Reducing contamination during blood tests: Magnolia Medical lands $46M to fuel growth


Magnolia’s Steripath product portfolio. (Magnolia Photo)

Magnolia Medical Technologies, which markets devices to reduce blood sample contamination while puncturing the skin, has raised $46 million. The funding builds on a 65% increase in revenue last year, according to Magnolia chief commercial officer Robert Gerberich.

The company’s devices are used to prevent the entry of bacteria into blood samples when people are tested for sepsis, a life-threatening condition in which bacteria infect the bloodstream. People can be misdiagnosed if bacteria from the skin enter the blood sample.

 “Our mission as a company is to eliminate the misdiagnosis of sepsis,” Gerberich told GeekWire.

Patients being tested for sepsis are often elderly and vulnerable, and the treatment itself can cause harm if it is not needed.
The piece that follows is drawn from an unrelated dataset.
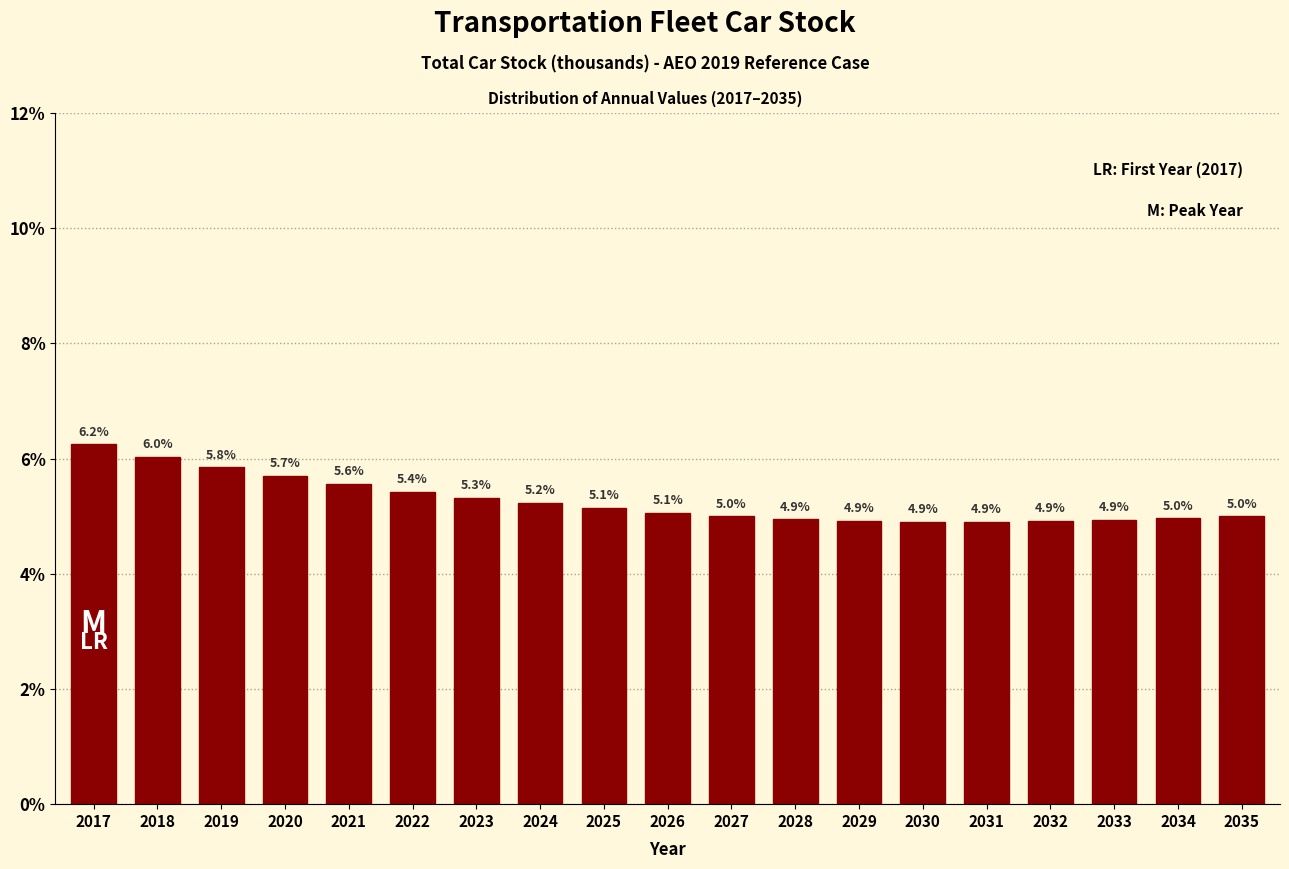

Reading right to left, transcribe all the data shown in this chart.

5.0	5.0	4.9	4.9	4.9	4.9	4.9	4.9	5.0	5.1	5.1	5.2	5.3	5.4	5.6	5.7	5.8	6.0	6.2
High-dose antibiotics, for instance, can have knock-on effects that weaken the body in vulnerable individuals.

Magnolia CEO Greg Bullington. (Magnolia Photo)

The company launched in 2011 to develop devices that divert the initial volume of blood sample in a waste tube prior to sample collection, reducing contamination.

Preventing misdiagnosis had been a career-long concern for Magnolia co-founder Richard Patton, former medical director of clinical Laboratories at University of Washington Medicine/Northwest Medical Center.

During his work as a pathologist, Patton noticed that skin fragments in needle biopsies often contained bacteria embedded in the skin layers. And he suspected that these bacteria might also contaminate blood samples. In 2010 he published a study assessing this hypothesis. He found that contamination occurred in 3.6% of samples.

In his study, Patton tested a device that diverted the initial volume of blood prior to sample collection, finding that it could reduce contamination. That initial device became the basis for Magnolia, which Patton co-founded with CEO Greg Bullington.

Magnolia engineered and honed the system, tested it and brought it through FDA clearance. According to Gerberich, the devices have been tested in more than a dozen studies and they cut contamination down to “near zero.”

Magnolia chief commercial officer Robert Gerberich. (Magnolia Photo)

In 2018 the company hired a sales team and bulked up its clinical organization to commercialize its “Steripath” products. Magnolia’s devices are now used by hundreds of hospitals and health systems, and the nearly 100-person company will be “growing substantially” over the next few years, said Gerberich.

The new funding will support further commercialization of the company’s existing products and the development of new innovations to address the “accuracy and timeliness of diagnosis,” said Gerberich. The company has more than 100 issued patents.

“Our goal remains to ensure every patient undergoing sepsis testing has access to our Steripath technology,” said Bullington in a statement announcing the funding, which brings total investments to date to $115 million.

The growth equity financing round was co-led by RTW Investments, LP and Sectoral Asset Management. Participants included new investor Janus Henderson Investors, and previous investors including HealthQuest Capital, Evidity Health Capital, and SightLine Partners.